Score: -0.44 (Leans-Mundane)

The Evidence Score is -0.44 (Leans-Mundane). 4 rule(s) contributed, with the net weight indicating that one or more conventional explanations remain plausible for this case.

Rule	Bucket	Verdict	Raw	Applied	Reason
CEL-TWI-01	celestial	flagged	-0.120	-0.120	full
CEL-MOON-01	celestial	eliminated	-0.100	-0.100	full
AC-DENSITY-01	aircraft	eliminated	-0.120	-0.120	full
WX-CLOUD-01	weather	flagged	-0.100	-0.100	full
CORR-01	corroboration	passed	—	—	informational

Example: Inconclusive

Score: -0.02 (Inconclusive)

The Evidence Score is -0.02 (Inconclusive). 2 rule(s) contributed non-zero weight, but the positive and negative signals roughly balance, leaving the case inconclusive.

Rule	Bucket	Verdict	Raw	Applied	Reason
WX-CLOUD-01	weather	eliminated	+0.100	+0.100	full
AC-DENSITY-01	aircraft	flagged	-0.120	-0.120	full
CEL-MOON-01	celestial	no_data	—	—	informational
SAT-LOS-01	satellites	no_data	—	—	informational
GEO-WITNESS-01	geometry	passed	—	—	informational

Example: Leans-Unexplained

Score: +0.31 (Leans-Unexplained)

The Evidence Score is +0.31 (Leans-Unexplained). 5 rule(s) contributed, with the net weight indicating that checked conventional explanations are collectively weakened.

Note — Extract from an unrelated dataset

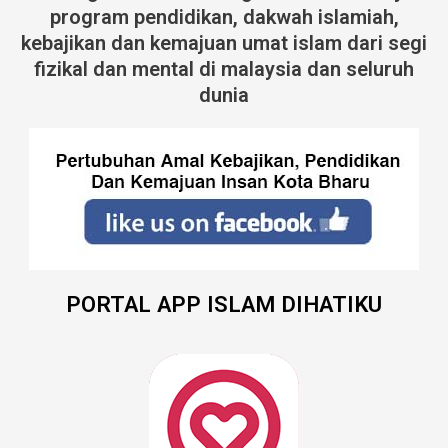
program pendidikan, dakwah islamiah,
kebajikan dan kemajuan umat islam dari segi
fizikal dan mental di malaysia dan seluruh
dunia
PORTAL APP ISLAM DIHATIKU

Rule	Bucket	Verdict	Raw	Applied	Reason
WX-CLOUD-01	weather	eliminated	+0.100	+0.100	full
AC-DENSITY-01	aircraft	flagged	+0.080	+0.080	full
CEL-MOON-01	celestial	passed	+0.050	+0.050	full
CEL-PLANET-01	celestial	flagged	+0.030	+0.030	full
CORR-01	corroboration	eliminated	+0.050	+0.050	full
GEO-WITNESS-01	geometry	eliminated	—	—	informational

Audit trail discipline

The Evidence Score does not affect the audit hash. The hash covers only rule IDs, verdicts, and methodology version — not the computed score — so the score can be recomputed as the scoring algorithm evolves without invalidating historical citations.

Known review items

The weight ledger in hermes_audit.py records the following open questions about the current weights. These do not affect the score algorithm; they are policy questions about the weight values themselves.

SAT-LOS-01: All three verdict weights (+0.25/+0.10/+0.05) appear to have the wrong sign. A satellite match found should reduce the score (mundane explanation), not increase it. Tracked for resolution in v0.15.0.
CEL-MOON-01: The below-horizon weight (+0.05) is higher than the dim-above-horizon weight (+0.03), which is internally inconsistent.
AC-DENSITY-01: The live air-traffic snapshot is taken at intake, not at the sighting time. The −0.12 weight may overstate confidence for cases with delayed intake.